Somente no segundo semestre de 2015, a atual diretoria da AAMAC teve ciência de que o colecionador Theon Spanudis fez uma grande doação à Associação em 1985.

Trata-se de importantíssima pintura de Alfredo Volpi, intitulada Verde-rosa-vermelho, de 1954, produzida no curto espaço de tempo em que durou a denominada “fase geométrica ou concreta” do pintor. Sua relevância pode ser facilmente verificada pelo fato de ter sido escolhida para figurar na XXXII Bienal Internacional de Veneza, havida no ano de 1964, ostentando em seu verso o respectivo selo de participação. Além de ter figurado na referida Bienal, tal obra mereceu destaque em publicação de livro de arte, ainda no ano de 1975 (um dos primeiros produzidos no Brasil), em época onde as reproduções eram raras e custosas.

Assumindo a condição estabelecida por ocasião da doação –  compromisso estabelecido há 30 anos – a AAMAC fará realizar conjuntamente com o instituto Volpi, um Livro sobre a coleção deste importante colecionador, psicanalista, crítico e grande mecenas. 
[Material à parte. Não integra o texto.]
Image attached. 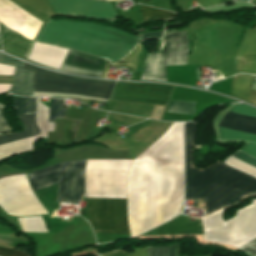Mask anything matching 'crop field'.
Masks as SVG:
<instances>
[{"instance_id": "16", "label": "crop field", "mask_w": 256, "mask_h": 256, "mask_svg": "<svg viewBox=\"0 0 256 256\" xmlns=\"http://www.w3.org/2000/svg\"><path fill=\"white\" fill-rule=\"evenodd\" d=\"M240 150H242L256 158V145L255 144L249 143V144L245 145L244 147H242ZM232 156L256 167V160L245 155L244 153H242L239 150L236 153L232 154ZM232 156L230 158H228L226 161H224V163H226L227 165H229L233 168H236L242 172H245L249 175L256 177V168L251 167V166L237 160L236 158H234Z\"/></svg>"}, {"instance_id": "37", "label": "crop field", "mask_w": 256, "mask_h": 256, "mask_svg": "<svg viewBox=\"0 0 256 256\" xmlns=\"http://www.w3.org/2000/svg\"><path fill=\"white\" fill-rule=\"evenodd\" d=\"M175 256H183L181 255V243L175 244Z\"/></svg>"}, {"instance_id": "36", "label": "crop field", "mask_w": 256, "mask_h": 256, "mask_svg": "<svg viewBox=\"0 0 256 256\" xmlns=\"http://www.w3.org/2000/svg\"><path fill=\"white\" fill-rule=\"evenodd\" d=\"M135 252L131 253L129 256H147L146 248L134 249Z\"/></svg>"}, {"instance_id": "34", "label": "crop field", "mask_w": 256, "mask_h": 256, "mask_svg": "<svg viewBox=\"0 0 256 256\" xmlns=\"http://www.w3.org/2000/svg\"><path fill=\"white\" fill-rule=\"evenodd\" d=\"M14 67L0 65V75H13Z\"/></svg>"}, {"instance_id": "15", "label": "crop field", "mask_w": 256, "mask_h": 256, "mask_svg": "<svg viewBox=\"0 0 256 256\" xmlns=\"http://www.w3.org/2000/svg\"><path fill=\"white\" fill-rule=\"evenodd\" d=\"M67 52V49L35 42L27 58L59 70Z\"/></svg>"}, {"instance_id": "3", "label": "crop field", "mask_w": 256, "mask_h": 256, "mask_svg": "<svg viewBox=\"0 0 256 256\" xmlns=\"http://www.w3.org/2000/svg\"><path fill=\"white\" fill-rule=\"evenodd\" d=\"M162 35L163 32L140 34V40L160 38ZM36 41L88 53L113 63L122 57L138 38L108 27L49 20L45 22Z\"/></svg>"}, {"instance_id": "4", "label": "crop field", "mask_w": 256, "mask_h": 256, "mask_svg": "<svg viewBox=\"0 0 256 256\" xmlns=\"http://www.w3.org/2000/svg\"><path fill=\"white\" fill-rule=\"evenodd\" d=\"M223 209L201 219L205 235L203 238L223 243L243 246L256 237V200L247 207L238 210L234 218L222 221ZM167 232H203L200 219L194 222L177 216L171 221L144 234Z\"/></svg>"}, {"instance_id": "23", "label": "crop field", "mask_w": 256, "mask_h": 256, "mask_svg": "<svg viewBox=\"0 0 256 256\" xmlns=\"http://www.w3.org/2000/svg\"><path fill=\"white\" fill-rule=\"evenodd\" d=\"M139 6L141 8V13L145 21L151 20V19H169L175 15L174 13H170V12H166L158 9H154V8H150L142 5H139Z\"/></svg>"}, {"instance_id": "6", "label": "crop field", "mask_w": 256, "mask_h": 256, "mask_svg": "<svg viewBox=\"0 0 256 256\" xmlns=\"http://www.w3.org/2000/svg\"><path fill=\"white\" fill-rule=\"evenodd\" d=\"M24 69L34 71V91L71 94L108 99L114 83L73 78L24 63Z\"/></svg>"}, {"instance_id": "38", "label": "crop field", "mask_w": 256, "mask_h": 256, "mask_svg": "<svg viewBox=\"0 0 256 256\" xmlns=\"http://www.w3.org/2000/svg\"><path fill=\"white\" fill-rule=\"evenodd\" d=\"M9 87L10 85L0 84V93L7 91Z\"/></svg>"}, {"instance_id": "25", "label": "crop field", "mask_w": 256, "mask_h": 256, "mask_svg": "<svg viewBox=\"0 0 256 256\" xmlns=\"http://www.w3.org/2000/svg\"><path fill=\"white\" fill-rule=\"evenodd\" d=\"M82 120L65 118L64 139H76Z\"/></svg>"}, {"instance_id": "5", "label": "crop field", "mask_w": 256, "mask_h": 256, "mask_svg": "<svg viewBox=\"0 0 256 256\" xmlns=\"http://www.w3.org/2000/svg\"><path fill=\"white\" fill-rule=\"evenodd\" d=\"M84 160L62 162L28 174L34 191L58 183L56 202L78 204L84 189Z\"/></svg>"}, {"instance_id": "19", "label": "crop field", "mask_w": 256, "mask_h": 256, "mask_svg": "<svg viewBox=\"0 0 256 256\" xmlns=\"http://www.w3.org/2000/svg\"><path fill=\"white\" fill-rule=\"evenodd\" d=\"M32 41L23 38L21 35L10 31L6 28V38H5V49L16 53L22 57H26Z\"/></svg>"}, {"instance_id": "30", "label": "crop field", "mask_w": 256, "mask_h": 256, "mask_svg": "<svg viewBox=\"0 0 256 256\" xmlns=\"http://www.w3.org/2000/svg\"><path fill=\"white\" fill-rule=\"evenodd\" d=\"M0 64L12 65L22 67L23 62L10 58L8 56L0 54Z\"/></svg>"}, {"instance_id": "35", "label": "crop field", "mask_w": 256, "mask_h": 256, "mask_svg": "<svg viewBox=\"0 0 256 256\" xmlns=\"http://www.w3.org/2000/svg\"><path fill=\"white\" fill-rule=\"evenodd\" d=\"M129 253L123 250H115L108 253L100 254L99 256H127Z\"/></svg>"}, {"instance_id": "33", "label": "crop field", "mask_w": 256, "mask_h": 256, "mask_svg": "<svg viewBox=\"0 0 256 256\" xmlns=\"http://www.w3.org/2000/svg\"><path fill=\"white\" fill-rule=\"evenodd\" d=\"M11 131L8 123L6 122L5 118L2 115V110L0 109V133Z\"/></svg>"}, {"instance_id": "20", "label": "crop field", "mask_w": 256, "mask_h": 256, "mask_svg": "<svg viewBox=\"0 0 256 256\" xmlns=\"http://www.w3.org/2000/svg\"><path fill=\"white\" fill-rule=\"evenodd\" d=\"M49 108L40 103L37 97L36 123L41 130V138H47V131H54V123L48 122Z\"/></svg>"}, {"instance_id": "26", "label": "crop field", "mask_w": 256, "mask_h": 256, "mask_svg": "<svg viewBox=\"0 0 256 256\" xmlns=\"http://www.w3.org/2000/svg\"><path fill=\"white\" fill-rule=\"evenodd\" d=\"M63 103L64 100L51 99L49 121L64 117L66 108H62Z\"/></svg>"}, {"instance_id": "2", "label": "crop field", "mask_w": 256, "mask_h": 256, "mask_svg": "<svg viewBox=\"0 0 256 256\" xmlns=\"http://www.w3.org/2000/svg\"><path fill=\"white\" fill-rule=\"evenodd\" d=\"M195 123H185V200L205 199L206 215L256 194V179L224 163L199 171L189 165Z\"/></svg>"}, {"instance_id": "8", "label": "crop field", "mask_w": 256, "mask_h": 256, "mask_svg": "<svg viewBox=\"0 0 256 256\" xmlns=\"http://www.w3.org/2000/svg\"><path fill=\"white\" fill-rule=\"evenodd\" d=\"M88 219L95 233L129 235L126 199L86 198Z\"/></svg>"}, {"instance_id": "11", "label": "crop field", "mask_w": 256, "mask_h": 256, "mask_svg": "<svg viewBox=\"0 0 256 256\" xmlns=\"http://www.w3.org/2000/svg\"><path fill=\"white\" fill-rule=\"evenodd\" d=\"M56 14H77L94 18L116 15L110 3L95 0H48Z\"/></svg>"}, {"instance_id": "28", "label": "crop field", "mask_w": 256, "mask_h": 256, "mask_svg": "<svg viewBox=\"0 0 256 256\" xmlns=\"http://www.w3.org/2000/svg\"><path fill=\"white\" fill-rule=\"evenodd\" d=\"M220 72L223 74V77H229L233 75V59L219 65Z\"/></svg>"}, {"instance_id": "32", "label": "crop field", "mask_w": 256, "mask_h": 256, "mask_svg": "<svg viewBox=\"0 0 256 256\" xmlns=\"http://www.w3.org/2000/svg\"><path fill=\"white\" fill-rule=\"evenodd\" d=\"M202 7L207 8V7H211V6H215V5H219L222 3H226L232 0H199Z\"/></svg>"}, {"instance_id": "18", "label": "crop field", "mask_w": 256, "mask_h": 256, "mask_svg": "<svg viewBox=\"0 0 256 256\" xmlns=\"http://www.w3.org/2000/svg\"><path fill=\"white\" fill-rule=\"evenodd\" d=\"M33 72L15 67L10 93L22 96H32Z\"/></svg>"}, {"instance_id": "1", "label": "crop field", "mask_w": 256, "mask_h": 256, "mask_svg": "<svg viewBox=\"0 0 256 256\" xmlns=\"http://www.w3.org/2000/svg\"><path fill=\"white\" fill-rule=\"evenodd\" d=\"M137 160L183 169V123H176ZM133 160L128 170L130 235L140 234L180 214L183 170Z\"/></svg>"}, {"instance_id": "27", "label": "crop field", "mask_w": 256, "mask_h": 256, "mask_svg": "<svg viewBox=\"0 0 256 256\" xmlns=\"http://www.w3.org/2000/svg\"><path fill=\"white\" fill-rule=\"evenodd\" d=\"M148 256H174V244L169 246H147Z\"/></svg>"}, {"instance_id": "13", "label": "crop field", "mask_w": 256, "mask_h": 256, "mask_svg": "<svg viewBox=\"0 0 256 256\" xmlns=\"http://www.w3.org/2000/svg\"><path fill=\"white\" fill-rule=\"evenodd\" d=\"M105 62L106 60L91 57L82 53L69 50L63 64L79 67L83 69L102 71L104 68ZM64 65L61 66L60 71H63L66 73L96 77V78H100L102 73L97 71H88V70L78 69V68L64 66Z\"/></svg>"}, {"instance_id": "39", "label": "crop field", "mask_w": 256, "mask_h": 256, "mask_svg": "<svg viewBox=\"0 0 256 256\" xmlns=\"http://www.w3.org/2000/svg\"><path fill=\"white\" fill-rule=\"evenodd\" d=\"M136 1H148V0H136Z\"/></svg>"}, {"instance_id": "14", "label": "crop field", "mask_w": 256, "mask_h": 256, "mask_svg": "<svg viewBox=\"0 0 256 256\" xmlns=\"http://www.w3.org/2000/svg\"><path fill=\"white\" fill-rule=\"evenodd\" d=\"M256 74V32L247 30L235 55V74Z\"/></svg>"}, {"instance_id": "29", "label": "crop field", "mask_w": 256, "mask_h": 256, "mask_svg": "<svg viewBox=\"0 0 256 256\" xmlns=\"http://www.w3.org/2000/svg\"><path fill=\"white\" fill-rule=\"evenodd\" d=\"M0 256H30L28 253L0 247Z\"/></svg>"}, {"instance_id": "17", "label": "crop field", "mask_w": 256, "mask_h": 256, "mask_svg": "<svg viewBox=\"0 0 256 256\" xmlns=\"http://www.w3.org/2000/svg\"><path fill=\"white\" fill-rule=\"evenodd\" d=\"M254 76L236 75L233 77L231 96L256 105V91L251 90Z\"/></svg>"}, {"instance_id": "22", "label": "crop field", "mask_w": 256, "mask_h": 256, "mask_svg": "<svg viewBox=\"0 0 256 256\" xmlns=\"http://www.w3.org/2000/svg\"><path fill=\"white\" fill-rule=\"evenodd\" d=\"M214 29H215V33L218 41L220 56L230 54L231 52L230 43H231L233 31L226 28H214Z\"/></svg>"}, {"instance_id": "21", "label": "crop field", "mask_w": 256, "mask_h": 256, "mask_svg": "<svg viewBox=\"0 0 256 256\" xmlns=\"http://www.w3.org/2000/svg\"><path fill=\"white\" fill-rule=\"evenodd\" d=\"M11 97L16 115L35 113L36 97Z\"/></svg>"}, {"instance_id": "9", "label": "crop field", "mask_w": 256, "mask_h": 256, "mask_svg": "<svg viewBox=\"0 0 256 256\" xmlns=\"http://www.w3.org/2000/svg\"><path fill=\"white\" fill-rule=\"evenodd\" d=\"M176 86L118 82L110 99L167 105Z\"/></svg>"}, {"instance_id": "24", "label": "crop field", "mask_w": 256, "mask_h": 256, "mask_svg": "<svg viewBox=\"0 0 256 256\" xmlns=\"http://www.w3.org/2000/svg\"><path fill=\"white\" fill-rule=\"evenodd\" d=\"M195 102L171 100L167 111L194 114Z\"/></svg>"}, {"instance_id": "12", "label": "crop field", "mask_w": 256, "mask_h": 256, "mask_svg": "<svg viewBox=\"0 0 256 256\" xmlns=\"http://www.w3.org/2000/svg\"><path fill=\"white\" fill-rule=\"evenodd\" d=\"M17 118L23 126V132L0 135V145L39 135L40 131L35 123V114L19 115ZM38 137L39 136L0 146V157L31 149Z\"/></svg>"}, {"instance_id": "7", "label": "crop field", "mask_w": 256, "mask_h": 256, "mask_svg": "<svg viewBox=\"0 0 256 256\" xmlns=\"http://www.w3.org/2000/svg\"><path fill=\"white\" fill-rule=\"evenodd\" d=\"M160 53L148 55L140 80H158ZM188 42L186 31L165 33L162 37V49L159 65V80L166 79V66L186 64Z\"/></svg>"}, {"instance_id": "31", "label": "crop field", "mask_w": 256, "mask_h": 256, "mask_svg": "<svg viewBox=\"0 0 256 256\" xmlns=\"http://www.w3.org/2000/svg\"><path fill=\"white\" fill-rule=\"evenodd\" d=\"M239 249L256 256V238Z\"/></svg>"}, {"instance_id": "10", "label": "crop field", "mask_w": 256, "mask_h": 256, "mask_svg": "<svg viewBox=\"0 0 256 256\" xmlns=\"http://www.w3.org/2000/svg\"><path fill=\"white\" fill-rule=\"evenodd\" d=\"M230 112L256 117V109L245 105H234ZM227 112L219 126L256 134V118ZM219 127L220 138L243 139L256 143V135Z\"/></svg>"}, {"instance_id": "40", "label": "crop field", "mask_w": 256, "mask_h": 256, "mask_svg": "<svg viewBox=\"0 0 256 256\" xmlns=\"http://www.w3.org/2000/svg\"><path fill=\"white\" fill-rule=\"evenodd\" d=\"M115 1H117V0H115Z\"/></svg>"}]
</instances>
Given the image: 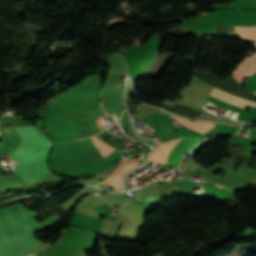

A AAMAC, tendo recebido aprovação do seu Conselho e Diretoria, corroborando o entendimento de que a pintura deveria ser formalmente doada pela AAMAC ao MAC USP, com exigência de não mais descalçar seu acervo permanente, assume a incumbência de viabilizar a desejada publicação, procurando meios de financiar o referido livro.

  

 

 

 

 

 

 

 

 

 

Ressaltamos que hoje há flagrante inversão de valores, posto que, à época da referida doação, quaisquer publicações contendo reproduções, ainda que em preto e branco, eram custosas e raras. Aliás, em tal período, os livros de arte eram raríssimos. Cumpre ressaltar que as pinturas de Alfredo Volpi não possuíam os preços atuais. Não haviam ainda experimentado a enorme valorização comercial das últimas décadas.

 

Assim sendo, quando Theon Spanudis decidiu destinar uma obra para que, com os recursos obtidos, fosse produzido um livro sobre sua coleção, a relação “custo da publicação” vs. “custo da obra” era absurdamente diferente dos tempos atuais. De outro lado, o custo de uma pintura de Alfredo Volpi, ainda mais de sua fase dita “concreta”, experimentou uma valorização estrondosa, hoje valendo vários milhões de reais.

 

 

 

 

 

O Instituto Volpi gozando, nas suas iniciativas, de total isenção de todos e quaisquer direitos autorais, incluindo o uso do nome e de reproduções do artista, aceita uma parceria na produção do referido livro, onde o Instituto Volpi figurasse como seu coautor, junto com a AAMAC, garantindo desse modo completa isenção de direitos autorais. Além disso, o Instituto Volpi tem o dever legal, respaldado pelo Judiciário através de decisão transitada em julgado, de zelar pela preservação e divulgação da memória e da obra artística do pintor.

 

Estando, pois, prevista e autorizada a divulgação, propomos a confecção de reproduções de altíssima qualidade da pintura concreta em questão, a ser elaborada em gráfica especializada, nos mesmos moldes de processo já realizado pela UNESCO no passado, quando foram utilizadas reproduções da obra que fora PRÊMIO DE AQUISIÇÃO da bienal do quarto centenário da Cidade de São Paulo.  Através de tais reproduções, feitas em tiragem numerada limitada, poder-se-ia angariar fundos que ajudassem a custear a publicação referente à coleção de Theon Spanudis.

 

Para a confecção do Livro, entendemos por fundamental a análise da questão sob o ponto de vista do contexto, fático e histórico, de quando da doação efetuada por Theon Spanudis.